CIREBON — Pengelolaan Kawasan Olahraga Stadion Bima Kota Cirebon kini memasuki era baru. Setelah resmi mengantongi sertifikat kepemilikan sah, kawasan olahraga kebanggaan dinilai memiliki potensi meningkatkan Pendapatan Asli Daerah (PAD) melalui sektor sport tourism.
Hal tersebut disampaikan Ketua Komisi III DPRD Kota Cirebon, Yusuf SPdI saat berkunjung ke Dinas Pemuda dan Olahraga (Dispora) Kota Cirebon.
Agenda rapat kerja tersebut berfokus pada strategi pembinaan pemuda, peningkatan prestasi olahraga, hingga langkah konkret optimalisasi aset daerah.
“Alhamdulillah, salah satu masalah terkait pengelolaan aset Kota Cirebon, Kawasan Olahraga Stadion Bima, sudah sertifikasi. Artinya sudah resmi secara de jure, mempunyai hak kepemilikan penuh,” ujarnya setelah rapat.

Kejelasan status legalitas hukum tersebut, Pemkot Cirebon kini memiliki keleluasaan penuh merancang tata kelola kawasan tanpa terganjal kendala administratif seperti tahun-tahun sebelumnya.
Artinya, menurut Yusuf, ini kesempatan bagi pemerintah daerah mendesain bagaimana pengelolaan berikutnya. Karena sudah tidak ada masalah lagi terkait status pengelolaannya.
“Kalau dulu, kan ketika kita akan menggandeng pihak ketiga misalnya, ini ada kendala terkait dengan sertifikasi. Tapi hari ini sudah tidak ada kendala lagi, ini tinggal jalan sebenarnya,” tegasnya.
Menindaklanjuti kepastian status aset tersebut, Komisi III DPRD mendorong Dispora agar bergerak cepat menyusun grand design pengembangan kawasan Stadion Bima secara terpadu dan profesional.

“Karena ini aset yang luar biasa, kalau kita mau bicara tentang manfaat, ya manfaatnya luar biasa besar sekali,” ungkapnya.

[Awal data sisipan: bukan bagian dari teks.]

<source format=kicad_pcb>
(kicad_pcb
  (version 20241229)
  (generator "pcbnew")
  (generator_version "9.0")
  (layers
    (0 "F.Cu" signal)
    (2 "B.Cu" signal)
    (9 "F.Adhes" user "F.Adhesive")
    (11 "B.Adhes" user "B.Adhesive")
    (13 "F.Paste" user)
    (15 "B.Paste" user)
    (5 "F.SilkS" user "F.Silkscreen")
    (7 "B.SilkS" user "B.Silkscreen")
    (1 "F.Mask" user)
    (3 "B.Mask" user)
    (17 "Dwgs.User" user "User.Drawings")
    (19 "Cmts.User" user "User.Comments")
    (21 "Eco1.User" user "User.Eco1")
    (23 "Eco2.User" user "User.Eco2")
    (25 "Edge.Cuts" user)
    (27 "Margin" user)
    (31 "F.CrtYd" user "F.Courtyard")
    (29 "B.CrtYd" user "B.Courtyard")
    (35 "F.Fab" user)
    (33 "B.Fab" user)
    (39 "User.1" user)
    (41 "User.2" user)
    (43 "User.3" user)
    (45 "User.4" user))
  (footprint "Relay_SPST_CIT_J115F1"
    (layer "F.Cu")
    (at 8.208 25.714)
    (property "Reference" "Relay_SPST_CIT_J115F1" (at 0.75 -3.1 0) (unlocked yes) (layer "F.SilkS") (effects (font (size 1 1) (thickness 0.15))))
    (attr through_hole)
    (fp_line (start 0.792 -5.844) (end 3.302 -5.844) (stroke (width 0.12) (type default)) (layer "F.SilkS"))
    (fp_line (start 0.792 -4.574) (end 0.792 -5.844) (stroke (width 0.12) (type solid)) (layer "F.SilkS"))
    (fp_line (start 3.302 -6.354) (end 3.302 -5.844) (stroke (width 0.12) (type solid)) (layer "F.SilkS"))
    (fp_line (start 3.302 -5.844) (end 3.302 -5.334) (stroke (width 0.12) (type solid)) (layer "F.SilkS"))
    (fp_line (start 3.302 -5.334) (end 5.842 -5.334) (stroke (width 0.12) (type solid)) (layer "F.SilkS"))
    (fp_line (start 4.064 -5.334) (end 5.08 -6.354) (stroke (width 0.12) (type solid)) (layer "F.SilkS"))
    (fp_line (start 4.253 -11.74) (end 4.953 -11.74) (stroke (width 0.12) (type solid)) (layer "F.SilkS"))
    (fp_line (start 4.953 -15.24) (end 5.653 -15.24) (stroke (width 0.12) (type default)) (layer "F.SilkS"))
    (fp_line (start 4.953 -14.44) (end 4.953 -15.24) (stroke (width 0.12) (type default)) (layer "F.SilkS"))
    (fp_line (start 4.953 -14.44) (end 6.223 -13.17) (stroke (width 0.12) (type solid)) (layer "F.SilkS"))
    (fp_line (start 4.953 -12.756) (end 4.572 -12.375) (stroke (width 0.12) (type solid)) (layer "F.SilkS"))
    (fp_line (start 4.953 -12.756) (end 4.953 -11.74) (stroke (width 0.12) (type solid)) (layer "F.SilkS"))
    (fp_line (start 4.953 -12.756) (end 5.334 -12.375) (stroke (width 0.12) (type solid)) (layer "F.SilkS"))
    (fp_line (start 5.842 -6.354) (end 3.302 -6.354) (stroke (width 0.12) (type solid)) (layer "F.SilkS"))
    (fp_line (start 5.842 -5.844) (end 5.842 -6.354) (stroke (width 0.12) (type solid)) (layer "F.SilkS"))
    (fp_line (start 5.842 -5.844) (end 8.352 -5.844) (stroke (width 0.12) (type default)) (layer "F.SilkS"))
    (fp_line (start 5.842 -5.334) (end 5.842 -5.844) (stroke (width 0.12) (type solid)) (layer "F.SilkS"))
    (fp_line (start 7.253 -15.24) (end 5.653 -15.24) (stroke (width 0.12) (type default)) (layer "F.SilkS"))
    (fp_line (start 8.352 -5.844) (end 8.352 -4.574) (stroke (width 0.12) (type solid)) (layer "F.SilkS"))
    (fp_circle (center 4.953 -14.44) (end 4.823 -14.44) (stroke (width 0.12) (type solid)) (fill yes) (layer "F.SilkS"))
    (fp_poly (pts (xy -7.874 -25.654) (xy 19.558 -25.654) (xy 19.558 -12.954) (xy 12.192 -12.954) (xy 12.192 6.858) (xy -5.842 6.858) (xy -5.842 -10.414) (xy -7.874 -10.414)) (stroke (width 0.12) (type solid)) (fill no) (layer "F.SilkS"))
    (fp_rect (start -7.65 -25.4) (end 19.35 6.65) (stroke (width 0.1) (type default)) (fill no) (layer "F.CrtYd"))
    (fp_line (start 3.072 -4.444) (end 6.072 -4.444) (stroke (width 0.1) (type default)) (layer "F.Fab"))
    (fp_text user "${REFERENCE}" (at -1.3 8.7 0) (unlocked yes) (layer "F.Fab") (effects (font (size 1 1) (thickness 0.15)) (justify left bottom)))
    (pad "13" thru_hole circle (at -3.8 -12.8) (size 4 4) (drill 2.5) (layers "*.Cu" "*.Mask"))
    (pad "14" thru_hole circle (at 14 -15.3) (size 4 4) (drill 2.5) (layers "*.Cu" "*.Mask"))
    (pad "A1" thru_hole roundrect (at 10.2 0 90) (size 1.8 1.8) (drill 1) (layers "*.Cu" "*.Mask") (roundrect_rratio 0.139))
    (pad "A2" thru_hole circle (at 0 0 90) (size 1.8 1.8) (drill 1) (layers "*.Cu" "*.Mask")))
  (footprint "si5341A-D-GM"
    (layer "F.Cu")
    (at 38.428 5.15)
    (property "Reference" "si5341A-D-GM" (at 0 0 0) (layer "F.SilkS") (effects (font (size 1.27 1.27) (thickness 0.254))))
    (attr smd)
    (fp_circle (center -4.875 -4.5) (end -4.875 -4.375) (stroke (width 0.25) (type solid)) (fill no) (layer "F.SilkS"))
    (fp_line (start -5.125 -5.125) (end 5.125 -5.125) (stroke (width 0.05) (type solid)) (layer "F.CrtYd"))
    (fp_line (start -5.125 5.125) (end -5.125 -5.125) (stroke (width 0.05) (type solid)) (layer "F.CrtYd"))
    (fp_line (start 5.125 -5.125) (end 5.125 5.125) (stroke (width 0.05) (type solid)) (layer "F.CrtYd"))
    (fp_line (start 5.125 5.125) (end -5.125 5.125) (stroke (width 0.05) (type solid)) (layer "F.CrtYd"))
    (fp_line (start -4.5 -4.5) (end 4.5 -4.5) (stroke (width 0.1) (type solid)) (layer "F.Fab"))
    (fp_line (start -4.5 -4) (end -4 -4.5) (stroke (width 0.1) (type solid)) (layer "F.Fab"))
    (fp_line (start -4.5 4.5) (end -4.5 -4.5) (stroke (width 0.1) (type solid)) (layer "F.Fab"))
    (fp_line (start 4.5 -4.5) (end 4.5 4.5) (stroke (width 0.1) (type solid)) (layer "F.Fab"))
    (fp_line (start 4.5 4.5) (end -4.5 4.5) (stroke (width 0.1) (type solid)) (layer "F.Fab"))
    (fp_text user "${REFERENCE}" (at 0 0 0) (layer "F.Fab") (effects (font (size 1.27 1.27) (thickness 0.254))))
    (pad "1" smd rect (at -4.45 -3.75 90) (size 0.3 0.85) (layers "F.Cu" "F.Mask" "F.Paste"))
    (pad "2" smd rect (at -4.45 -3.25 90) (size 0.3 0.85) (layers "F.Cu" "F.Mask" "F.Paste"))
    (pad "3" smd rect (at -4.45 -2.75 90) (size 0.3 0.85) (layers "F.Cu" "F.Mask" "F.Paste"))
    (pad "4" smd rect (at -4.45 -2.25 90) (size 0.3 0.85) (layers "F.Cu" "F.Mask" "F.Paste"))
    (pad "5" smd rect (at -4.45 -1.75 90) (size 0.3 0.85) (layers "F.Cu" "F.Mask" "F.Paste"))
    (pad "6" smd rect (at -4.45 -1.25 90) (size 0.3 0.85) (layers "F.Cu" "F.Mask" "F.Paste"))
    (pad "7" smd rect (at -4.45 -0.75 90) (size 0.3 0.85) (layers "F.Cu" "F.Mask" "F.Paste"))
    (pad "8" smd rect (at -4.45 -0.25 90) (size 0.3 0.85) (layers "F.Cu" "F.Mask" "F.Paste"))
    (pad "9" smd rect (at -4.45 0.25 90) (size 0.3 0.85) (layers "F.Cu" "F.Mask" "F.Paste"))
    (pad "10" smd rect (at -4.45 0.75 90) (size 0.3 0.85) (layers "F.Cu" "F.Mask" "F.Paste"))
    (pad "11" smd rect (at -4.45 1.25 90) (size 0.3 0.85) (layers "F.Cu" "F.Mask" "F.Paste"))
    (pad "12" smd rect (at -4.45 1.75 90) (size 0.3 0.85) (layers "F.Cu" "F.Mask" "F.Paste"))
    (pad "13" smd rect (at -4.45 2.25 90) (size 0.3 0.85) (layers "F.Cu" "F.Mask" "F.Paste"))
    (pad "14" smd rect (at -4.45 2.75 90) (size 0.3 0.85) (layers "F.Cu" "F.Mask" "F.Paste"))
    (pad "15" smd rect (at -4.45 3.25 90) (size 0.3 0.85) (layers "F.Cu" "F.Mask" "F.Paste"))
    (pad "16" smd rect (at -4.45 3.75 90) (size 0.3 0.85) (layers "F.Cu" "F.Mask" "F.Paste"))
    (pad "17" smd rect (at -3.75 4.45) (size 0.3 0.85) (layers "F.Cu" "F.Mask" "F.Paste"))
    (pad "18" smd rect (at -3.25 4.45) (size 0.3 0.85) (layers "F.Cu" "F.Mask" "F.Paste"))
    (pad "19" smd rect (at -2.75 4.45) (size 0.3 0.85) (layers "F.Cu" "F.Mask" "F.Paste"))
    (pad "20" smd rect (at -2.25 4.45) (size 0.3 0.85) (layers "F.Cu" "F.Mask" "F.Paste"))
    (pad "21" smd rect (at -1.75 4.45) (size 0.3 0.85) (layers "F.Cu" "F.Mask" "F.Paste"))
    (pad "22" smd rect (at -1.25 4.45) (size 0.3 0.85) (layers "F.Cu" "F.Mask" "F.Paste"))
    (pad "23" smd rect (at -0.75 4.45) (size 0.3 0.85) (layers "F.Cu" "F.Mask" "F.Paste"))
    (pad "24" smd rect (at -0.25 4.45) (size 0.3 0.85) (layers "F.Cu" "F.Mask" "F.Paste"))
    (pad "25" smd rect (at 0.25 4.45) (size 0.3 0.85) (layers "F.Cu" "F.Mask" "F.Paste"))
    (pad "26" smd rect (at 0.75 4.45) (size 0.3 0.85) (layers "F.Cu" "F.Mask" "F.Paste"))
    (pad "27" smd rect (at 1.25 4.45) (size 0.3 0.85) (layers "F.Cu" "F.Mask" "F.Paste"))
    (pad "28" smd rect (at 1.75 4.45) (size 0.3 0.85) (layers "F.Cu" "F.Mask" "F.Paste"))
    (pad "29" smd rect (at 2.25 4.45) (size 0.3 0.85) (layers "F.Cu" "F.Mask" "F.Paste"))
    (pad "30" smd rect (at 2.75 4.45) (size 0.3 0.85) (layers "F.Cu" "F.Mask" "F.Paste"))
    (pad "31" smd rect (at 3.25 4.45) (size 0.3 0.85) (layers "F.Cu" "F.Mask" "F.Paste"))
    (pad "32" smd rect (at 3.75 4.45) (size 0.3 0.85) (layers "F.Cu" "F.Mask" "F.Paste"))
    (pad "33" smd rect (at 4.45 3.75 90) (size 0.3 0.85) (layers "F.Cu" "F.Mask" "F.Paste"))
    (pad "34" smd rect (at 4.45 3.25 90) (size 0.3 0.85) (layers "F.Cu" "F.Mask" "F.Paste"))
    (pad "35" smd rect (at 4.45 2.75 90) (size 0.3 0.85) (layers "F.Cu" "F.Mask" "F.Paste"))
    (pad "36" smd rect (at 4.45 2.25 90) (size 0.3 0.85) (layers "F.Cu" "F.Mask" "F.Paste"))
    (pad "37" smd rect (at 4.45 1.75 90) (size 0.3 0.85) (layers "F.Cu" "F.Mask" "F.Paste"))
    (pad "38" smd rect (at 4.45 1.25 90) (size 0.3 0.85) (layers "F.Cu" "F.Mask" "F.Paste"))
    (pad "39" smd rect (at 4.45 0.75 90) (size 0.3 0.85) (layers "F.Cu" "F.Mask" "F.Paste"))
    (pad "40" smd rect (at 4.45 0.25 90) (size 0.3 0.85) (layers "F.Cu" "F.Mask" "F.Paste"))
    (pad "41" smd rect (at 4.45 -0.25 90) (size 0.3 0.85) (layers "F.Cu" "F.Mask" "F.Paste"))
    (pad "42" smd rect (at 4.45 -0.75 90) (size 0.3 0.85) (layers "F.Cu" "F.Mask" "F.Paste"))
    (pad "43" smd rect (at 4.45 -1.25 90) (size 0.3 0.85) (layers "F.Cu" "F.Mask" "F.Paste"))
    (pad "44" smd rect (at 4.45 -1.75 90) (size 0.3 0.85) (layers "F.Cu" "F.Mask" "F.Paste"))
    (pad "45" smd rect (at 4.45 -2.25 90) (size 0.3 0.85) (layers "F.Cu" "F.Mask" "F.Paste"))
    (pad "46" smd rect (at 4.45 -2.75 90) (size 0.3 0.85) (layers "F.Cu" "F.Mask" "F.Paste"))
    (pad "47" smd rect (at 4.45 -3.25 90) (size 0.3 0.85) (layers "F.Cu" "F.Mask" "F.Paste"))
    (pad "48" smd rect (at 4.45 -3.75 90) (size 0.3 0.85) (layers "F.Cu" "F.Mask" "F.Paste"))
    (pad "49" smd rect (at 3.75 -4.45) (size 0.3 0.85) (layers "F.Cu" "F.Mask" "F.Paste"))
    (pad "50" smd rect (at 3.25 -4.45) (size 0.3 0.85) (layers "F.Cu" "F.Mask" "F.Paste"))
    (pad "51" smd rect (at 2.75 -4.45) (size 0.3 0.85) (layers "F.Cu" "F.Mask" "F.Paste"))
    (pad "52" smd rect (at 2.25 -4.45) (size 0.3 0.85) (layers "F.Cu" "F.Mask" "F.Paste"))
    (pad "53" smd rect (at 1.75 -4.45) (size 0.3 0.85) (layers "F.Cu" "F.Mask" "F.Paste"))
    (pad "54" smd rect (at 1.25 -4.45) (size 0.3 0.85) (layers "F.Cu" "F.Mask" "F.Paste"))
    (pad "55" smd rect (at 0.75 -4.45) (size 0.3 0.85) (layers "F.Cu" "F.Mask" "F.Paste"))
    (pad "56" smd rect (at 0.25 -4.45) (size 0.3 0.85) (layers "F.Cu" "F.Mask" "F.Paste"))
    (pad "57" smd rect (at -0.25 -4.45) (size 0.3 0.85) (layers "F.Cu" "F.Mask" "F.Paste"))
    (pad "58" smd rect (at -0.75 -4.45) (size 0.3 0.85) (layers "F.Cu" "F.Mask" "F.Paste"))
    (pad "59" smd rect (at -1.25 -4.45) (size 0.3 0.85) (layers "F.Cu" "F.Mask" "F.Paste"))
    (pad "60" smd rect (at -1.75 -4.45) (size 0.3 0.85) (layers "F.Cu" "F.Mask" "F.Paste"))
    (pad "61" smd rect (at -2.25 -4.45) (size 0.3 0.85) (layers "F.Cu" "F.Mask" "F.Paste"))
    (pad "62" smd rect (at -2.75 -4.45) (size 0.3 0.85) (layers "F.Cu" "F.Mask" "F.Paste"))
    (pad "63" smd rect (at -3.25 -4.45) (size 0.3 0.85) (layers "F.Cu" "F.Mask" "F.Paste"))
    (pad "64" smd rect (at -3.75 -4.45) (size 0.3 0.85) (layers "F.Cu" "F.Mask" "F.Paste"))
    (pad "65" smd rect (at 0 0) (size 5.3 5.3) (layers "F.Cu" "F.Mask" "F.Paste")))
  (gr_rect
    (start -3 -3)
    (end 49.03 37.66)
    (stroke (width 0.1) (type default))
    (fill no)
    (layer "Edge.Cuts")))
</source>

Yusuf juga menyoroti tantangan Pemerintah Kota Cirebon memaksimalkan potensi penerimaan daerah dari aset tersebut. Menurutnya, keberadaan Stadion Bima yang tertata rapi dan estetik, dapat menjadi solusi atas persoalan tersebut.

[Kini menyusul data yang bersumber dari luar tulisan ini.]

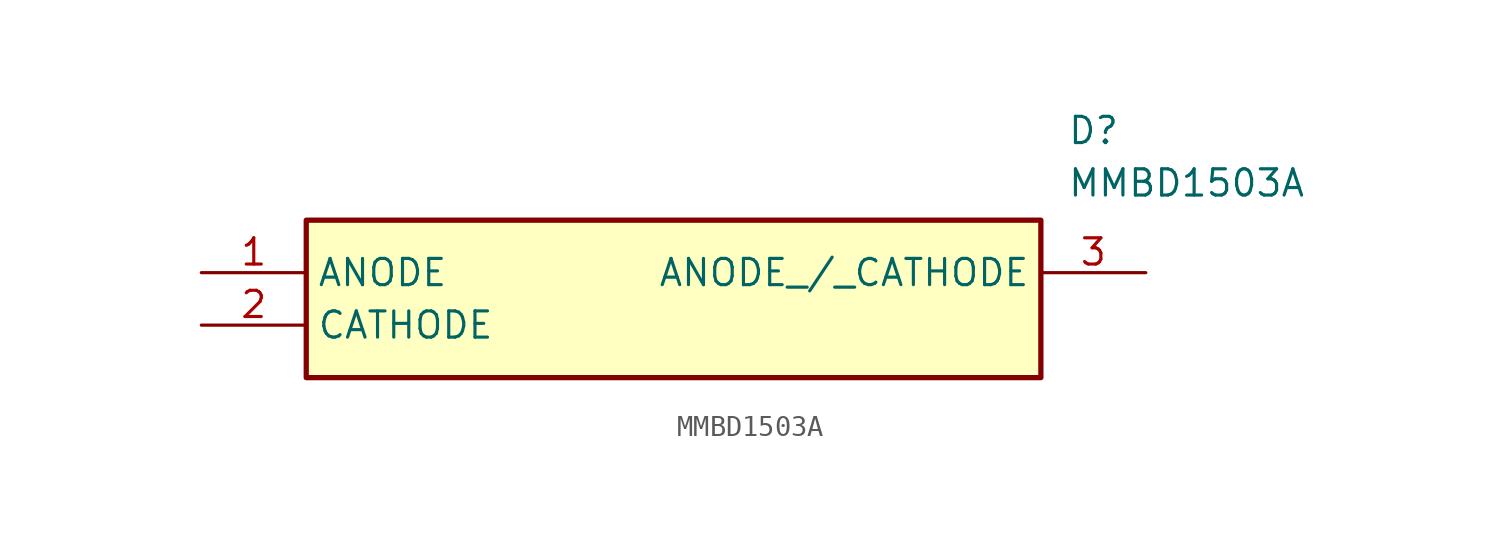
<source format=kicad_sym>
(kicad_symbol_lib
  (version 20220914)
  (generator SamacSys_ECAD_Model)
  (symbol "MMBD1503A"
    (property "Reference" "D"
      (at 41.91 7.62 0)
      (effects (font (size 1.27 1.27)) (justify left top)))
    (property "Value" "MMBD1503A"
      (at 41.91 5.08 0)
      (effects (font (size 1.27 1.27)) (justify left top)))
    (rectangle
      (start 5.08 2.54)
      (end 40.64 -5.08)
      (stroke (width 0.254) (type default))
      (fill (type background)))
    (pin passive line
      (at 0 0 0)
      (length 5.08)
      (name "ANODE" (effects (font (size 1.27 1.27))))
      (number "1" (effects (font (size 1.27 1.27)))))
    (pin passive line
      (at 0 -2.54 0)
      (length 5.08)
      (name "CATHODE" (effects (font (size 1.27 1.27))))
      (number "2" (effects (font (size 1.27 1.27)))))
    (pin passive line
      (at 45.72 0 180)
      (length 5.08)
      (name "ANODE_/_CATHODE" (effects (font (size 1.27 1.27))))
      (number "3" (effects (font (size 1.27 1.27)))))))
</source>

“Jadi ketika hari ini Pemerintah Kota Cirebon kesulitan terkait dengan bagaimana mendapatkan PAD, ini ada aset yang kemudian bisa kita kelola dan bisa mendatangkan itu. Seperti itu,” tambahnya.
Mengenai sektor-sektor potensial yang dapat diserap demi meningkatkan PAD, Komisi III menekankan pentingnya menggarap konsep sport tourism atau pariwisata berbasis olahraga secara serius.

Geliat aktivitas masyarakat dan pendatang di kawasan Bima akan berdampak menghidupkan rantai ekonomi. Mulai dari pengelolaan parkir, kuliner dan UMKM.
“Mereka bawa kendaraan, pemerintah bisa mengelola potensi pendapatan dari sektor parkir. Kemudian mereka juga butuh kuliner dan sebagainya juga bisa,” paparnya.
Lebih jauh, optimalisasi Stadion Bima diharapkan memosisikan Kota Cirebon sebagai tuan rumah berbagai ajang olahraga bergengsi, baik di tingkat provinsi Jawa Barat maupun skala nasional.
“Dan yang jelas adalah Kota Cirebon akan menjadi sangat siap mempunyai aset yang bisa dijadikan venue-venue yang layak untuk disampaikan kepada Jawa Barat, bahkan Indonesia. Bisa olahraga nasional bisa diselenggarakan di Kota Cirebon,” pungkasnya.